* [Task statement] Where the line with "X214120000Y-84800000D03*" appears below, start writing out lines exactly, and finish with the line with "X218440000Y-81600000D03*", which is included; write out nothing else.

* [Data extract]
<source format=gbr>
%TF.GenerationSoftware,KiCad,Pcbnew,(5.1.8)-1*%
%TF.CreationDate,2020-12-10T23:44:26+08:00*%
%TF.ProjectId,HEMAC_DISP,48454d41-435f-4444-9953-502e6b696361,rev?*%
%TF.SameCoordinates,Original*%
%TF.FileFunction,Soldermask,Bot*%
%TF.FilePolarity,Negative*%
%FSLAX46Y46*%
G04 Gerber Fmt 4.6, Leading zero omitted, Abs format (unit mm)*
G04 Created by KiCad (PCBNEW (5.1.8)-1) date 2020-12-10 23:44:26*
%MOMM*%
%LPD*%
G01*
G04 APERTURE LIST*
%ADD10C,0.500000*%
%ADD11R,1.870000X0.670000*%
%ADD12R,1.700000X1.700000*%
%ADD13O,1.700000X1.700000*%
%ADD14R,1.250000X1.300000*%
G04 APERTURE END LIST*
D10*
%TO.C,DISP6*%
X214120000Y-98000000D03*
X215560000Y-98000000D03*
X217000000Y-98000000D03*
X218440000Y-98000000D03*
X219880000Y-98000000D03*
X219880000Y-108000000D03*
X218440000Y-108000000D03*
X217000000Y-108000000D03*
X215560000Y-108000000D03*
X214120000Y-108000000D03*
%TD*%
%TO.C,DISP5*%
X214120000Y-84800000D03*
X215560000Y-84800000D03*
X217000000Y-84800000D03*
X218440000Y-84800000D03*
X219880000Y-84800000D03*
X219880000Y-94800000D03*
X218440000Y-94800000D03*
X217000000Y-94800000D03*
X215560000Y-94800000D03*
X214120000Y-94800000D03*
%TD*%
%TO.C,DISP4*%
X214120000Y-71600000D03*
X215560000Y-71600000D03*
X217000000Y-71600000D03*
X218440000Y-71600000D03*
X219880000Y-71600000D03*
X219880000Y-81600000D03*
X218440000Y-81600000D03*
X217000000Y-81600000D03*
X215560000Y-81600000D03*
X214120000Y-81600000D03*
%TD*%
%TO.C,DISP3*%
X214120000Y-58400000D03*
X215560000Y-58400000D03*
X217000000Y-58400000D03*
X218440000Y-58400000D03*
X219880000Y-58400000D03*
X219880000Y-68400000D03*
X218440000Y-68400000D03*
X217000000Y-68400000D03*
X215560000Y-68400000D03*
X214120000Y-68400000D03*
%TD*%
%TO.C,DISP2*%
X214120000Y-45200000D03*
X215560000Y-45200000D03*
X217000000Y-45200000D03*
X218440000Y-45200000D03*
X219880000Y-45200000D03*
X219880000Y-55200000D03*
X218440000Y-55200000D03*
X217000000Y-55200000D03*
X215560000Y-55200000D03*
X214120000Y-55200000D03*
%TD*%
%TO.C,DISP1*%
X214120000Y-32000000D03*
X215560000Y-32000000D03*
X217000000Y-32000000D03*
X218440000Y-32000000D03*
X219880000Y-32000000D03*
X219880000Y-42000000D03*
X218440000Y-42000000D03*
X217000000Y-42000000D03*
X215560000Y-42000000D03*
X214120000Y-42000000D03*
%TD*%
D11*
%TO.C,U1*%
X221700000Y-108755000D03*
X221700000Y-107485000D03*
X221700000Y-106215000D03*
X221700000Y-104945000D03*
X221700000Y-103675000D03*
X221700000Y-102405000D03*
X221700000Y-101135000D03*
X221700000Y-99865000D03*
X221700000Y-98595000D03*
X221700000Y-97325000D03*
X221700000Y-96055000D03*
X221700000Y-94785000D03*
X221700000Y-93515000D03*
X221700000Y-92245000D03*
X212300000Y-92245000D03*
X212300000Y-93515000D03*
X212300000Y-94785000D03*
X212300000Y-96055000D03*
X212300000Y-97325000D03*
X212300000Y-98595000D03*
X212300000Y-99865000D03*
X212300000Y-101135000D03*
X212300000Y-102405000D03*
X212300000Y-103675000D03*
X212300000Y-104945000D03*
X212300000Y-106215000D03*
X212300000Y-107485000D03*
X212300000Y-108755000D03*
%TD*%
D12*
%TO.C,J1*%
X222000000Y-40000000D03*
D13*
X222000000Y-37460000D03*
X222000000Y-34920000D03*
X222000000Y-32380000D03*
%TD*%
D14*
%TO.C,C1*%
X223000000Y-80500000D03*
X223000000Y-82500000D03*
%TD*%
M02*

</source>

...

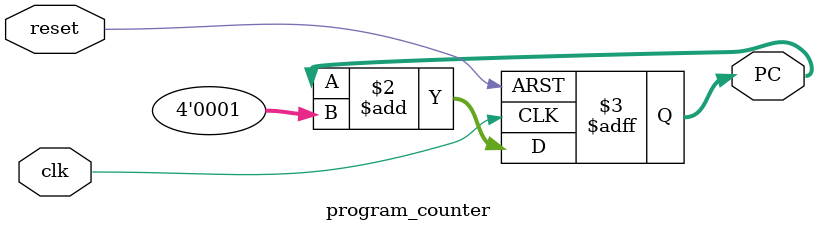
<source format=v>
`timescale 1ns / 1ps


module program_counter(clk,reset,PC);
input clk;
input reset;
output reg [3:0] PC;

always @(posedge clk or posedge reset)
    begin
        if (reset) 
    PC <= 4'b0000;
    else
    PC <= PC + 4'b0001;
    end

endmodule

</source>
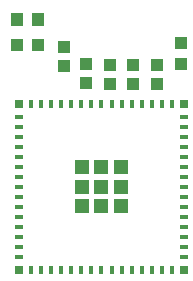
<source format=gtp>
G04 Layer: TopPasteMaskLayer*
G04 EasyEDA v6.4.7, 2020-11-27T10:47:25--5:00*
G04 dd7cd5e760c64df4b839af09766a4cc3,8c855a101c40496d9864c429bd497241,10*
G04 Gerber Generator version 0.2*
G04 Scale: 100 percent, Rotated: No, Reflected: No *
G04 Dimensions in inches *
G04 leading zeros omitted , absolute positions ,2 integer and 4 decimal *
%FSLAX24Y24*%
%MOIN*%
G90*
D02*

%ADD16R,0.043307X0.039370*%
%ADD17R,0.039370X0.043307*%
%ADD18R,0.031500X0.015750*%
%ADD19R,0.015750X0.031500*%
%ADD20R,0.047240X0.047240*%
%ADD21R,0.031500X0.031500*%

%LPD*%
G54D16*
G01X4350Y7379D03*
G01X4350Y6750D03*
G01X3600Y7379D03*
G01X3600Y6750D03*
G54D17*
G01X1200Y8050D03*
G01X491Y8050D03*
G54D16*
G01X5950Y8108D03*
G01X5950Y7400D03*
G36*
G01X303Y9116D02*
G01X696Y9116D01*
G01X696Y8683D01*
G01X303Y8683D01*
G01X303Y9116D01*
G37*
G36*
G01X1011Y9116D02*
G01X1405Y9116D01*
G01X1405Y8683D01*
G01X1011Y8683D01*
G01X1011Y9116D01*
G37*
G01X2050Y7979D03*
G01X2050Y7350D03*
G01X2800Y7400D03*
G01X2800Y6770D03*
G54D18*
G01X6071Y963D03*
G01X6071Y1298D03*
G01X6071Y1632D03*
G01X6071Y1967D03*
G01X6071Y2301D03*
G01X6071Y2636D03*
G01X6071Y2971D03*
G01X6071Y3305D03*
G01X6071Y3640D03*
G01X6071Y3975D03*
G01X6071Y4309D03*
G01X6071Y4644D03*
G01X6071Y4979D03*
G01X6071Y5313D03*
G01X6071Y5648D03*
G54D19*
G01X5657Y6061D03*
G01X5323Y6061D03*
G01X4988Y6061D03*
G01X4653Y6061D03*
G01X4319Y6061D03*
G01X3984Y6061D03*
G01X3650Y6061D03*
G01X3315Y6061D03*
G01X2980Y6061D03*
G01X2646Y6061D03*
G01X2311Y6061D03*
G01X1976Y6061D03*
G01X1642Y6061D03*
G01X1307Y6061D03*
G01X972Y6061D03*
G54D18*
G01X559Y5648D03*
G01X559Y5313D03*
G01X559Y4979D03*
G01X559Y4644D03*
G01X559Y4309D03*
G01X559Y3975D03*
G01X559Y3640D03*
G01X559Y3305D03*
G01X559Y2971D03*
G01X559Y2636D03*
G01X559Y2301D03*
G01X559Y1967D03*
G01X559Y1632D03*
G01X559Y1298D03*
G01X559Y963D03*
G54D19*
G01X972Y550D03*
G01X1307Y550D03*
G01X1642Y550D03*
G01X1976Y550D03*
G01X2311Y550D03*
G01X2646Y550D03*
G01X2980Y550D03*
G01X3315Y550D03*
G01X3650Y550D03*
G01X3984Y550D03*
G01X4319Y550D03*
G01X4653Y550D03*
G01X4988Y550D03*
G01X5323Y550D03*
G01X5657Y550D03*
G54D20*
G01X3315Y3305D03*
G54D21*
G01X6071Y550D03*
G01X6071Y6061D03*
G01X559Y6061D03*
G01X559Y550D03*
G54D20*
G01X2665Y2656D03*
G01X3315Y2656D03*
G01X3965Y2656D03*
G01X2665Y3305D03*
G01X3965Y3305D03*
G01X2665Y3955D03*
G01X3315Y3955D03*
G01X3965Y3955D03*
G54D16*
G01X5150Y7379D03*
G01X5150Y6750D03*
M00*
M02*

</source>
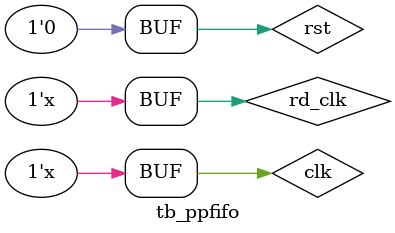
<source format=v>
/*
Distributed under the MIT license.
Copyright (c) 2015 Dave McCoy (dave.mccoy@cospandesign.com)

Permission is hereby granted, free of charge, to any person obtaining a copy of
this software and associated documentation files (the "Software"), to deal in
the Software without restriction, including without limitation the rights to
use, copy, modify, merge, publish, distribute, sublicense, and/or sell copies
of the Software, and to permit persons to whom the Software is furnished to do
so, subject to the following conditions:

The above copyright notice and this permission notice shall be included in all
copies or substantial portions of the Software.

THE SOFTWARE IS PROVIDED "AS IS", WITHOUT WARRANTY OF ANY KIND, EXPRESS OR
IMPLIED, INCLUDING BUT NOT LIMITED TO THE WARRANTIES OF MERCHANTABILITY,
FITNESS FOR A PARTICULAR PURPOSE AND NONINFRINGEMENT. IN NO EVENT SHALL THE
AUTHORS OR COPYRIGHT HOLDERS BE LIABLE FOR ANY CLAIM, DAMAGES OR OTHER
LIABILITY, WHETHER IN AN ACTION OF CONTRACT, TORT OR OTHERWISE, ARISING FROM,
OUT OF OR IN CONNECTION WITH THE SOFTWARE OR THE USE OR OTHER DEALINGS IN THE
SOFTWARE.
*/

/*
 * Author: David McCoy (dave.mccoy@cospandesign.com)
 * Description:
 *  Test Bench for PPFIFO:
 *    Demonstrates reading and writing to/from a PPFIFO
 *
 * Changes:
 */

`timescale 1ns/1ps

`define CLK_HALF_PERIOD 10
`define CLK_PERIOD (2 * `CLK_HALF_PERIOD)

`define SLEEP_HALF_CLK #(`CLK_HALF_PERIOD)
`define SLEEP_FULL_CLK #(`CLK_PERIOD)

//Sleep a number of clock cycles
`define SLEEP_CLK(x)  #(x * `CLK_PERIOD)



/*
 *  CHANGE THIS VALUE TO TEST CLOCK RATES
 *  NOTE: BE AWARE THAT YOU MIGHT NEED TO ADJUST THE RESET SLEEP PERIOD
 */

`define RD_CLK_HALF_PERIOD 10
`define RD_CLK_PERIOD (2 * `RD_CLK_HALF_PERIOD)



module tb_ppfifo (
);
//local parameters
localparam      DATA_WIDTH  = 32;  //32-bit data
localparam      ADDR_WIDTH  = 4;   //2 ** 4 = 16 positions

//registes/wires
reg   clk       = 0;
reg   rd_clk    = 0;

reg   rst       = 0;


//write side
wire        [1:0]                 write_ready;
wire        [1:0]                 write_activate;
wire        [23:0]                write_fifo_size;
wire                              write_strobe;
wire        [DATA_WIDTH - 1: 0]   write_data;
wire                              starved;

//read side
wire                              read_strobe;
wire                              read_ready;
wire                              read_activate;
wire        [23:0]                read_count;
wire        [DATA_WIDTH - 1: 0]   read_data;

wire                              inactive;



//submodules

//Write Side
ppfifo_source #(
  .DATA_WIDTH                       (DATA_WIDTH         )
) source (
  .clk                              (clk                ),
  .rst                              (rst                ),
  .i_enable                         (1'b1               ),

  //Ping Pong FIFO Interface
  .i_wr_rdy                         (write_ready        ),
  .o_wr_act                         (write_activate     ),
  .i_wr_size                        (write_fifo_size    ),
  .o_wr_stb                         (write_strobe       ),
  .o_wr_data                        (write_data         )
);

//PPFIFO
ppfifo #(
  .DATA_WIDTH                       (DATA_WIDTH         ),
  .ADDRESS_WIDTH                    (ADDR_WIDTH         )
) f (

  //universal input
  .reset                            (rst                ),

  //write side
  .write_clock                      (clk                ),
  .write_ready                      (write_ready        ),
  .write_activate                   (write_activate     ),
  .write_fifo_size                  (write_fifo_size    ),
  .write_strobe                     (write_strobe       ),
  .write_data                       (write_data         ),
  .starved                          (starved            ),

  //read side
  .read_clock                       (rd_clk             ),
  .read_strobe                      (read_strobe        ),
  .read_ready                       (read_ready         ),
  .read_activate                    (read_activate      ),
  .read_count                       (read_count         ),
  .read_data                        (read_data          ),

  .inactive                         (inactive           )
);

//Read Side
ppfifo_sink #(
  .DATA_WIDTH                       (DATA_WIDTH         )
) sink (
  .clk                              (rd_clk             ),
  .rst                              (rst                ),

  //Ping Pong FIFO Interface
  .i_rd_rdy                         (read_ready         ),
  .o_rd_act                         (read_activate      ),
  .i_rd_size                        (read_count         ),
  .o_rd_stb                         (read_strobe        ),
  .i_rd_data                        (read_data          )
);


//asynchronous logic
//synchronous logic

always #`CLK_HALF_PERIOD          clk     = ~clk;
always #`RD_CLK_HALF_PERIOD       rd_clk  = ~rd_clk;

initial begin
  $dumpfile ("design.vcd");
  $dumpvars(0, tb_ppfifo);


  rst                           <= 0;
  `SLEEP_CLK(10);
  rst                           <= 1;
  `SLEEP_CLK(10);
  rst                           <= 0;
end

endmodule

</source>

--

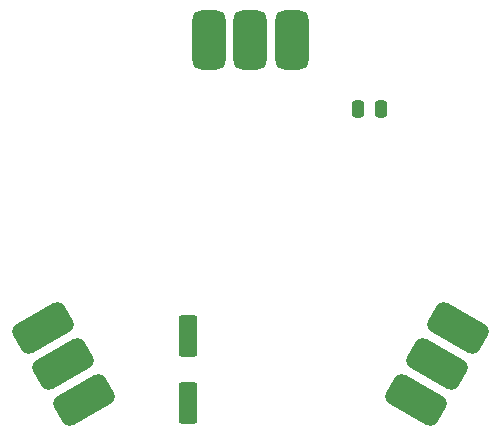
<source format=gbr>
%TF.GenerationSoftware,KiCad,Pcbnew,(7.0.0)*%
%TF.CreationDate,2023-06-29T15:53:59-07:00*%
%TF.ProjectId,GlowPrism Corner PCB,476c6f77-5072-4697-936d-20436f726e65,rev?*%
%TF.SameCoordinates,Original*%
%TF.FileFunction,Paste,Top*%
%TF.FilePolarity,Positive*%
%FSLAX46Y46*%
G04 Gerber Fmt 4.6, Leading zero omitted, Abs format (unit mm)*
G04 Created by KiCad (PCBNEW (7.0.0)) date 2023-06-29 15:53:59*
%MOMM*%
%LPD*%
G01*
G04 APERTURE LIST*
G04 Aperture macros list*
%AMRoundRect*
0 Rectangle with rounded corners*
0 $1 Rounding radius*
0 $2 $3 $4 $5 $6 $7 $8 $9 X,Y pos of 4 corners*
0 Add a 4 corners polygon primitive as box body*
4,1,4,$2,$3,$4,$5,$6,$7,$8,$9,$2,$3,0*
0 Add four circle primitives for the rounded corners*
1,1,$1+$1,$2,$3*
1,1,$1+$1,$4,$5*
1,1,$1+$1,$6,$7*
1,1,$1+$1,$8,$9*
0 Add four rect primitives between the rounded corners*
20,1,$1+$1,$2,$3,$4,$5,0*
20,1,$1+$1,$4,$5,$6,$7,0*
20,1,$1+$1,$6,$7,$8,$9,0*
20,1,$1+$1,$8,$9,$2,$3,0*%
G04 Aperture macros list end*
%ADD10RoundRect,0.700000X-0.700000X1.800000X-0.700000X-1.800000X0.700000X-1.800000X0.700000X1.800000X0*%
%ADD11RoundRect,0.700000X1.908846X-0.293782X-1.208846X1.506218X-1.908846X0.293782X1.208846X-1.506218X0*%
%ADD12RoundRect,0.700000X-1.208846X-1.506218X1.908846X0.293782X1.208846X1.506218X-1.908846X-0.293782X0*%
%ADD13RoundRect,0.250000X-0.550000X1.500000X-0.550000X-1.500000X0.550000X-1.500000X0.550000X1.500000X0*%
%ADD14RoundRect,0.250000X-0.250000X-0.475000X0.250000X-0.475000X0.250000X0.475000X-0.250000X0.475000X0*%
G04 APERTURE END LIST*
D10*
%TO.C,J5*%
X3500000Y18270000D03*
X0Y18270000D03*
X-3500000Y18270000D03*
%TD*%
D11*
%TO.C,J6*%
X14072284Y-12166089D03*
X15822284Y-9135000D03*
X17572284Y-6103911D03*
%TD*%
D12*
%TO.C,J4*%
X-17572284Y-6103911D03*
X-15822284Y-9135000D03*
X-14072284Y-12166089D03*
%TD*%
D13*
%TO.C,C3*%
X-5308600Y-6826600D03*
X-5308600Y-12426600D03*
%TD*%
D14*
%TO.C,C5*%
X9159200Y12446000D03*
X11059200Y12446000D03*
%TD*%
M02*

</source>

* [Exercise result]
X214120000Y-84800000D03*
X215560000Y-84800000D03*
X217000000Y-84800000D03*
X218440000Y-84800000D03*
X219880000Y-84800000D03*
X219880000Y-94800000D03*
X218440000Y-94800000D03*
X217000000Y-94800000D03*
X215560000Y-94800000D03*
X214120000Y-94800000D03*
%TD*%
%TO.C,DISP4*%
X214120000Y-71600000D03*
X215560000Y-71600000D03*
X217000000Y-71600000D03*
X218440000Y-71600000D03*
X219880000Y-71600000D03*
X219880000Y-81600000D03*
X218440000Y-81600000D03*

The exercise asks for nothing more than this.